Sylvester Veitch

Personal information
- Born: February 24, 1910 United States
- Died: February 14, 1996 (aged 85)
- Resting place: Greenridge Cemetery, Saratoga Springs, New York
- Occupation: Trainer

Horse racing career
- Sport: Horse racing
- Career wins: Not found

Major racing wins
- Wilson Stakes (1941) Fashion Stakes (1946) Empire City Handicap (1947) Jockey Club Gold Cup (1947, 1951) Monmouth Oaks (1947) Wood Memorial Stakes (1947, 1956) Daingerfield Handicap (1948) Blue Grass Stakes (1951) Empire City Gold Cup (1951) Metropolitan Handicap (1952) Whitney Handicap (1952) Great American Stakes (1953) Juvenile Stakes (1953) American Legion Handicap (1954) Saratoga Handicap (1954) Travers Stakes (1954) Washington, D.C. International Stakes (1954) National Stallion Stakes (filly division) (1956) Kentucky Oaks (1958) Beldame Stakes (1965) Black Helen Handicap (1966) Amory L. Haskell Handicap (1968)American Classic Race wins: Belmont Stakes (1947, 1951)

Honors
- National Museum of Racing and Hall of Fame (1977)

Significant horses
- First Flight, Phalanx, Counterpoint, Fisherman, Mameluke, Career Boy, Vulcan's Forge, What a Treat

= Sylvester Veitch =

American horse trainer (1910–1996)

Sylvester E. "Syl" Veitch (February 24, 1910 - February 14, 1996) was a Hall of Fame thoroughbred horse trainer.

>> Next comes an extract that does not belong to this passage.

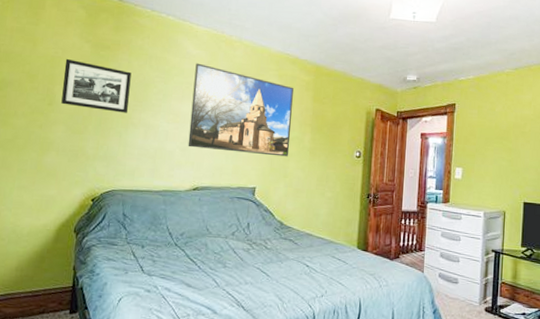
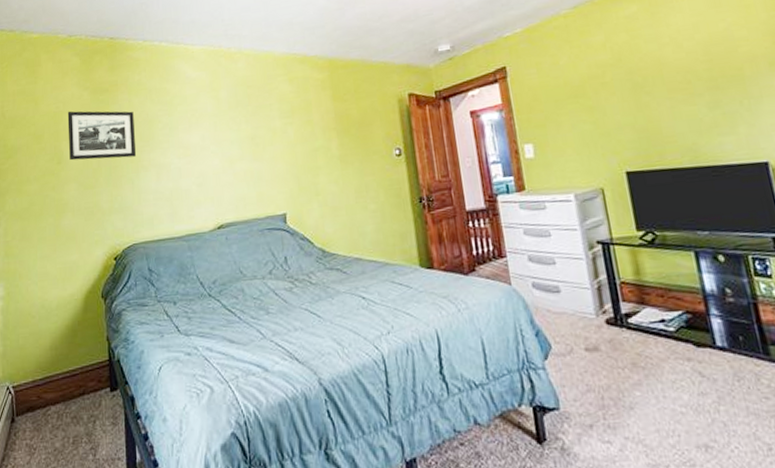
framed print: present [188,63,294,157] -> none [197,85,317,181]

He was the son of Silas Veitch, a jockey and trainer who began his career as an exercise boy with the powerful Joseph E. Seagram stable in his native Canada and who would become a successful steeplechase trainer in the United States. Sylvester Veitch followed in his father's footsteps and also began his career in racing as a jockey and trainer in steeplechase racing. In 1939 he moved to flat racing when he was employed as a trainer with Cornelius Vanderbilt Whitney in Kentucky. He won two Belmont Stakes while in Whitney's employment, one in 1947 with Phalanx and the second in 1951 with Counterpoint.

In 1958 he left his position with C. V. Whitney and began employment with George D. Widener Jr. where he trained What a Treat, and many other notable horses. In 1971, after Widener's death, Sylvester Veitch opened his own public stable. He was inducted into the National Museum of Racing and Hall of Fame in 1977.

Among his accomplishments, Sylvester Veitch held the single-season mark of 24 wins in 24 days set in 1954 at Saratoga Race Course, a record that held until 2003. In the course of his career he had forty-four stakes winners. He trained 5 champions in all: First Flight in 1946, Phalanx in 1947, Counterpoint in 1951, Career Boy in 1956, and What a Treat in 1965.

Sylvester Veitch died at the age of 85 at the Winthrop Hospital in Mineola, Long Island, New York in February 1996 after a brief illness. His son, John M. Veitch, was also a successful trainer.